More importantly, we can keep all our code objects as a version controlled library. Allowing developers to update and extend code functionality independent of the BI platform. While UX analysts do not need to have multiple versions of the same code floating around – they don’t even need to learn any programming.

Passing Values to R

Once that data is in R, you have access to almost 50 years of mathematical and data operations libraries.  You can execute models and send them right to the Business Intelligence platform for evaluation and reports.

In fact, the model evaluation can become more robust. Remember, BI Platform now have R integration as well. In many cases users can input or select values in the BI User Interface and have them included in an R function, which then gives the user access to all the other functionality available in R!

From hyper parameter tuning to adding notes to an insert SQL statement, manipulating R scripts via user interface in a BI platform greatly expands the base functionality of BI Tools and is a major part of why R is a preferred part of a Full-Stack Data Science Environment.

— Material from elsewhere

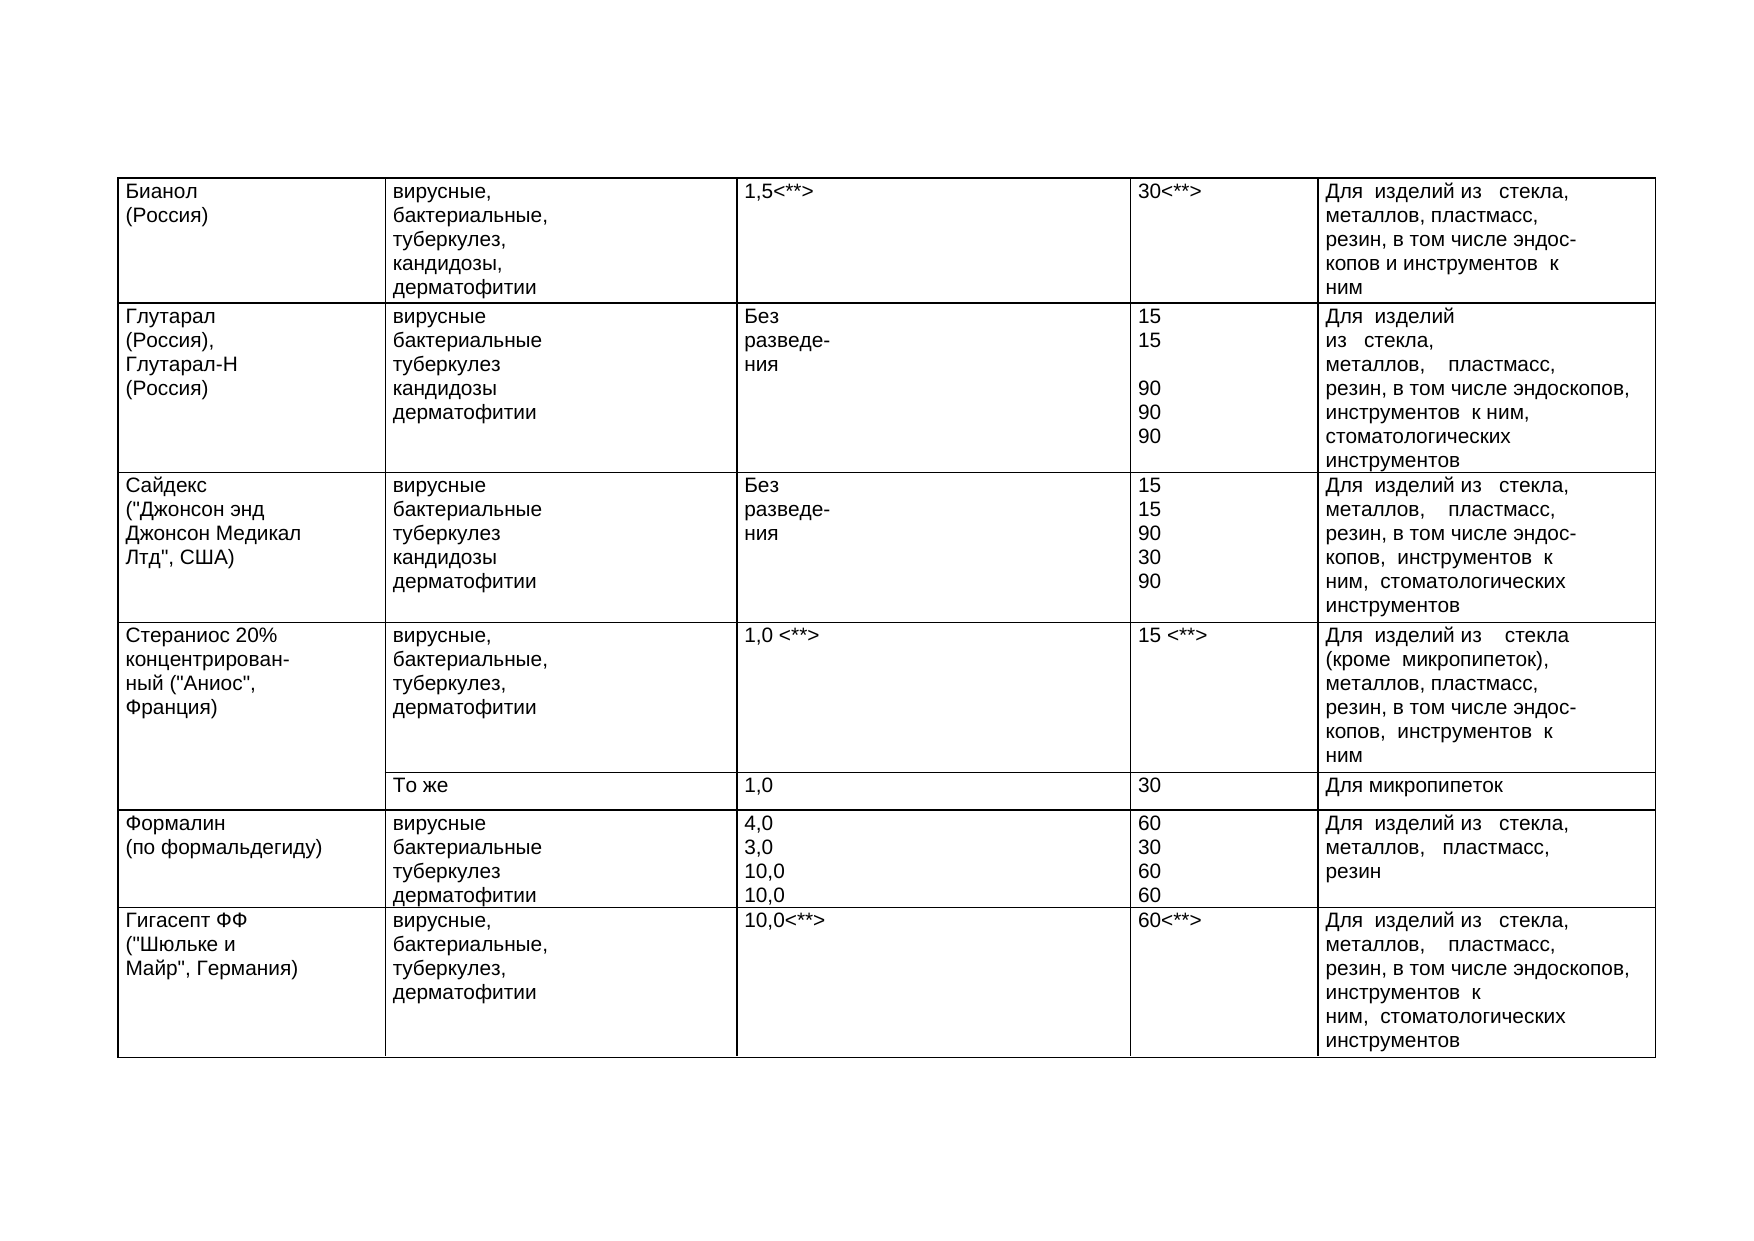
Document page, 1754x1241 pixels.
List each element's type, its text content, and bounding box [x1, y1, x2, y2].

table_cell 60 30 60 60 [1131, 811, 1317, 906]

R can also access data online in websites and RESTful services via tools like RCurl and httr. Imagine a use case where we want to see the conversations, subject, and sentiment of all users across a set of websites. We can create a full stack solution where an end user can type in the name of a website within Spotfire*, R scrapes the data page by page. Each page getting processed into natural language blocks (Verb, Subject, DO, etc.) into a streaming Spark application where it’s then written to a Graphical Database indicating the relationship between phrases, pages, people, etc. All this time, the sentiment and relationships between websites, pages, users, sentiment, and products mentioned.

*Note: I am specifically stating Spotfire here because I know from personal experience Spotfire is capable of implementing this solution.